La science, disent les bourgeois, a détrôné la superstition : une maladie n’est plus causée par le malin esprit, mais par des microbes que l’on sait détruire d’après des règles connues. Or on va de la science parfaite au concret digne de La Palisse : car on dit ce qui est visible aux yeux mortels (ce sont toujours des yeux mortels, donc vulgaires et très imparfaits, les supposât-on renforcés des microscopes des savants ; et l’organe des sens étant une cause d’erreur, l’instrument scientifique amplifie le sens dans la direction de son erreur).

La doctrine ancienne dit : la maladie, le mal physique, tout ce qu’on voudra, est un épisode de la lutte éternelle d’Ahriman contre Ormutz, du principe du mal contre le principe du bien. L’invocation d’Ormutz combat la cause du mal et non ce mal lui-même, qui n’est qu’un effet, renouvelable par conséquent tant que la cause subsiste.

Dans les intelligences supérieures, Ormutz et Ahriman se donnent la peine d’entrer en lutte en personne. Chez elles le mal est vaincu par la prière. Chez les âmes simples pareillement. C’est la théorie peu neuve du Dr Misès, qu’il n’y a point de différence entre la sphère, forme d’un corps rudimentaire, où ne se sont développées aucunes protubérances (Ormutz, dirons-nous ici), où ne se sont creusées aucunes dénivellations (Ahriman), et la forme d’un corps parfait, qui est encore la sphère, parce que ce corps possédera toutes les protubérances et tous les creux (s’il est pur, ceux-ci au moins à l’état de souvenir, ce qui n’est point différent de ce que le vulgaire appelle la réalité actuelle), présentera donc une multitude de reliefs et de dépressions, sera infiniment rugueux — ce qui est la définition, comme on sait, du corps poli, le poli résultant de la petitesse extrême des saillies, qui est en raison directe de leur multiplicité. Ces intelligents supérieurs, en petit nombre, se reconnaissent à divers détails physiques. On peut dire d’eux ce que dit l’Évangile : « S’ils boivent quelque poison mortel, ils n’en éprouveront aucun mal. » Dans la vie pratique, les bourgeois ou les hommes de science les appellent des fous ou des malades, parce que le bourgeois n’est pas assez instruit pour étudier le corps et que le savant l’est trop — de l’histologie cérébrale — pour étudier l’âme.
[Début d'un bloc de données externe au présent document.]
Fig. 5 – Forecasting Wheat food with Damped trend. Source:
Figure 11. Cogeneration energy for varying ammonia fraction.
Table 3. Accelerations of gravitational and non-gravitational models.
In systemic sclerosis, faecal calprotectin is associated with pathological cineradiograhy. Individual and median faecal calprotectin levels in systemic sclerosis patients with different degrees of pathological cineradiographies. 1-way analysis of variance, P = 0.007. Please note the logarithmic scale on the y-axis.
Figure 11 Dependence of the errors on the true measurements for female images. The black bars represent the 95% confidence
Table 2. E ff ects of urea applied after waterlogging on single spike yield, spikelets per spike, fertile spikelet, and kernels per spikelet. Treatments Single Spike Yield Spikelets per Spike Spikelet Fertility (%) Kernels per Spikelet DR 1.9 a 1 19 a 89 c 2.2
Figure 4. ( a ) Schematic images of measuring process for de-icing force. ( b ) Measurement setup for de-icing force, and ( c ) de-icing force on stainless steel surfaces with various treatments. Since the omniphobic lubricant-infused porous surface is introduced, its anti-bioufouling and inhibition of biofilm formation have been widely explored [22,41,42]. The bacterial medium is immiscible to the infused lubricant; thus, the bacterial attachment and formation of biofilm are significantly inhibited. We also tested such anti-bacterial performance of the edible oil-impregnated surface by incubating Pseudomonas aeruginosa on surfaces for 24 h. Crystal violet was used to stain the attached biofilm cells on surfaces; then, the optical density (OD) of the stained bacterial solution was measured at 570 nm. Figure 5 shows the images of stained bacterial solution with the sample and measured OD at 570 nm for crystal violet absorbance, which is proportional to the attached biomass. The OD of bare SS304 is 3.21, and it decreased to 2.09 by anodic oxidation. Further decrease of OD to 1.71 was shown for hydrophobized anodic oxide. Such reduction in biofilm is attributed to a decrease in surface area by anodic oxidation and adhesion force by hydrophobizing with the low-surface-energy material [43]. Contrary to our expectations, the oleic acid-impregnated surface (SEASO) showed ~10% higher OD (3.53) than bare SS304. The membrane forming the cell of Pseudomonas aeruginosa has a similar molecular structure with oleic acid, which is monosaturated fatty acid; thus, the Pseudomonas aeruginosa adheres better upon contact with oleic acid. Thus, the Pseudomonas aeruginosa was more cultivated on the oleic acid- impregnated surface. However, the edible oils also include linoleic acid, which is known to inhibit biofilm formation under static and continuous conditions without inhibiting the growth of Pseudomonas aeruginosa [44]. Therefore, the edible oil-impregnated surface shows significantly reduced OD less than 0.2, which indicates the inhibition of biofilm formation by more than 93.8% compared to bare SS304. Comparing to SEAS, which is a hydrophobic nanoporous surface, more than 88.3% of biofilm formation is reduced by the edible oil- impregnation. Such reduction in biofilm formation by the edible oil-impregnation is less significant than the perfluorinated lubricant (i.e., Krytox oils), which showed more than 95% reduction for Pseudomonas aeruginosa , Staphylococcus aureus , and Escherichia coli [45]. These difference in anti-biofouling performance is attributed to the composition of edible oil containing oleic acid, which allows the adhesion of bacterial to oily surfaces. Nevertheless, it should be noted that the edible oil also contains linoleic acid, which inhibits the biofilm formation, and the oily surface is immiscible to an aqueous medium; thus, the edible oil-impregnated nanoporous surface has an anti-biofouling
Entre le savant et le bourgeois, même comparaison si l’on veut qu’entre l’esprit simple et l’homme de génie. Le savant est l’homme de génie de l’analyse (nous n’oublions pas l’esprit synthétique, dit-on, de Cl. Bernard, etc., mais toute science est plus analyse qu’une littérature, n’est-ce pas ?) parce qu’il sait, s’il ne la fait, qu’il y a une synthèse possible. Il omet toujours le principe de synthèse, qui est ce que nous appelons Dieu, principe vivant auquel ramène peut-être sans le savoir la théorie des idées-forces. Le bourgeois n’est pas capable de comprendre le principe de synthèse et le cherche tout de même — en analysant. Les résultats sont identiques.